__Opdracht__. Neem de volledige lijst hieronder regel voor regel over, zonder ook maar één teken te veranderen.

__Beschikbare gegevens__.
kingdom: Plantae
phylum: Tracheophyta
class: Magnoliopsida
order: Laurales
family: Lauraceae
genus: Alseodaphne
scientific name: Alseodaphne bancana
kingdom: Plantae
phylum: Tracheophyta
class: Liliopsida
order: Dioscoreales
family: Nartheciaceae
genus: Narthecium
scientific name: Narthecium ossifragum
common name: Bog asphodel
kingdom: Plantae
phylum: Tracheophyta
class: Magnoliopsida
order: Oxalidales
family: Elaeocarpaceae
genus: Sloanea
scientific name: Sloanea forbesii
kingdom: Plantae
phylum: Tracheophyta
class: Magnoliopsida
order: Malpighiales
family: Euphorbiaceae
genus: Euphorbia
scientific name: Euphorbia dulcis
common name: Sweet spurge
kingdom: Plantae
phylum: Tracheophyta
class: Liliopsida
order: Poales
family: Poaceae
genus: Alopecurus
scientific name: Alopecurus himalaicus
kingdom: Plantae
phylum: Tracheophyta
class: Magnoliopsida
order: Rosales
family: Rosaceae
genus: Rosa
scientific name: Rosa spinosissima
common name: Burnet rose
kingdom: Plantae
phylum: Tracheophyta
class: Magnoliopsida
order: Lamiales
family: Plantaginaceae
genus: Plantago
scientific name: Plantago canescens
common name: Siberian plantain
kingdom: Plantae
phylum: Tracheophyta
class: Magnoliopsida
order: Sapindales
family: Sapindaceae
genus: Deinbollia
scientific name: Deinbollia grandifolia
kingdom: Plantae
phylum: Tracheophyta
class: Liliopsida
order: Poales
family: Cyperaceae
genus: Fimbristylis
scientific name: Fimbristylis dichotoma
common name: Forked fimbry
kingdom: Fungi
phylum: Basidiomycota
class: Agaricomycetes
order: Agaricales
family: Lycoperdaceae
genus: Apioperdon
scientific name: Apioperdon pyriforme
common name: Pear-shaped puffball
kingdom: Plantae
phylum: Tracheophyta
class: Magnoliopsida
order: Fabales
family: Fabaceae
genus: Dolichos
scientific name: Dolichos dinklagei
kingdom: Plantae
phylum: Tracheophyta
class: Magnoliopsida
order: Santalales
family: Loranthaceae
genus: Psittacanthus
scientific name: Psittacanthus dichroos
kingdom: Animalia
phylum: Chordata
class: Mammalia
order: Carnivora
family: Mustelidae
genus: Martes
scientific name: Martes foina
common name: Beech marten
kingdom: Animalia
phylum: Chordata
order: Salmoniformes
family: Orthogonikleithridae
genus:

__Uitwerking__.
kingdom: Plantae
phylum: Tracheophyta
class: Magnoliopsida
order: Laurales
family: Lauraceae
genus: Alseodaphne
scientific name: Alseodaphne bancana
kingdom: Plantae
phylum: Tracheophyta
class: Liliopsida
order: Dioscoreales
family: Nartheciaceae
genus: Narthecium
scientific name: Narthecium ossifragum
common name: Bog asphodel
kingdom: Plantae
phylum: Tracheophyta
class: Magnoliopsida
order: Oxalidales
family: Elaeocarpaceae
genus: Sloanea
scientific name: Sloanea forbesii
kingdom: Plantae
phylum: Tracheophyta
class: Magnoliopsida
order: Malpighiales
family: Euphorbiaceae
genus: Euphorbia
scientific name: Euphorbia dulcis
common name: Sweet spurge
kingdom: Plantae
phylum: Tracheophyta
class: Liliopsida
order: Poales
family: Poaceae
genus: Alopecurus
scientific name: Alopecurus himalaicus
kingdom: Plantae
phylum: Tracheophyta
class: Magnoliopsida
order: Rosales
family: Rosaceae
genus: Rosa
scientific name: Rosa spinosissima
common name: Burnet rose
kingdom: Plantae
phylum: Tracheophyta
class: Magnoliopsida
order: Lamiales
family: Plantaginaceae
genus: Plantago
scientific name: Plantago canescens
common name: Siberian plantain
kingdom: Plantae
phylum: Tracheophyta
class: Magnoliopsida
order: Sapindales
family: Sapindaceae
genus: Deinbollia
scientific name: Deinbollia grandifolia
kingdom: Plantae
phylum: Tracheophyta
class: Liliopsida
order: Poales
family: Cyperaceae
genus: Fimbristylis
scientific name: Fimbristylis dichotoma
common name: Forked fimbry
kingdom: Fungi
phylum: Basidiomycota
class: Agaricomycetes
order: Agaricales
family: Lycoperdaceae
genus: Apioperdon
scientific name: Apioperdon pyriforme
common name: Pear-shaped puffball
kingdom: Plantae
phylum: Tracheophyta
class: Magnoliopsida
order: Fabales
family: Fabaceae
genus: Dolichos
scientific name: Dolichos dinklagei
kingdom: Plantae
phylum: Tracheophyta
class: Magnoliopsida
order: Santalales
family: Loranthaceae
genus: Psittacanthus
scientific name: Psittacanthus dichroos
kingdom: Animalia
phylum: Chordata
class: Mammalia
order: Carnivora
family: Mustelidae
genus: Martes
scientific name: Martes foina
common name: Beech marten
kingdom: Animalia
phylum: Chordata
order: Salmoniformes
family: Orthogonikleithridae
genus:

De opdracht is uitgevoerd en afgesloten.